:: The data ::

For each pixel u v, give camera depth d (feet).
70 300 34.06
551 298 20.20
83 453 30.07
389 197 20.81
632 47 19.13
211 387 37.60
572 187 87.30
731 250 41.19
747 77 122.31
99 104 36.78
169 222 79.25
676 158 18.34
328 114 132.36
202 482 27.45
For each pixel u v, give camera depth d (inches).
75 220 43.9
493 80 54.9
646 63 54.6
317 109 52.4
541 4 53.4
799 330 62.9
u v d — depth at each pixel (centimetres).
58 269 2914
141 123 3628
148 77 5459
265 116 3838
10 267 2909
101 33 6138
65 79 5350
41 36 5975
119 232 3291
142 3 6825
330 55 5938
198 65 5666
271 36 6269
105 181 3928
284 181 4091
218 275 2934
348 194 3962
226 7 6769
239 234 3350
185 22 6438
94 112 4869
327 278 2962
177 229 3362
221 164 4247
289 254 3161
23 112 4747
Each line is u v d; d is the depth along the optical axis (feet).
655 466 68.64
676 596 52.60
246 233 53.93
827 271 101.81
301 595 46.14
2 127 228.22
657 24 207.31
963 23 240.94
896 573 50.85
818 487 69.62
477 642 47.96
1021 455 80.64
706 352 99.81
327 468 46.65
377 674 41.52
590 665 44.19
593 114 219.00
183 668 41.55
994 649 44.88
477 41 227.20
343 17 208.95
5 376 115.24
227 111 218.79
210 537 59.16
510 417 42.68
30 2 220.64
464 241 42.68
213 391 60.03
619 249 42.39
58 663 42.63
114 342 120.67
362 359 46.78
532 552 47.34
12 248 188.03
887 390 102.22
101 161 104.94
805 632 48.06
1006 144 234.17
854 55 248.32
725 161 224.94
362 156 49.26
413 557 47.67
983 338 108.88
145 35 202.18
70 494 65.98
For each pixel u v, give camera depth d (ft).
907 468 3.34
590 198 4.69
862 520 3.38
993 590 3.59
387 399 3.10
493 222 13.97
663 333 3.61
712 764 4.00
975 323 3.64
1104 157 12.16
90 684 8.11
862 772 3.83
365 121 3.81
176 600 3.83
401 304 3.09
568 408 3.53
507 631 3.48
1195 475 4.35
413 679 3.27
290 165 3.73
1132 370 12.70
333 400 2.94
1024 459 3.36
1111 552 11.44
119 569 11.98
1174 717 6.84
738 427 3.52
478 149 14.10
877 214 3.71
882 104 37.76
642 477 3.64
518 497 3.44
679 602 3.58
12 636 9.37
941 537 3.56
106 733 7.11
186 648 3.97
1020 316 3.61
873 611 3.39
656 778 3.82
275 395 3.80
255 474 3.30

:::

- _What needs to be done_: What is needed is every line of the records that contains the word "feet".

- _Exercise answer_:
For each pixel u v, give camera depth d (feet).
Each line is u v d; d is the depth along the optical axis (feet).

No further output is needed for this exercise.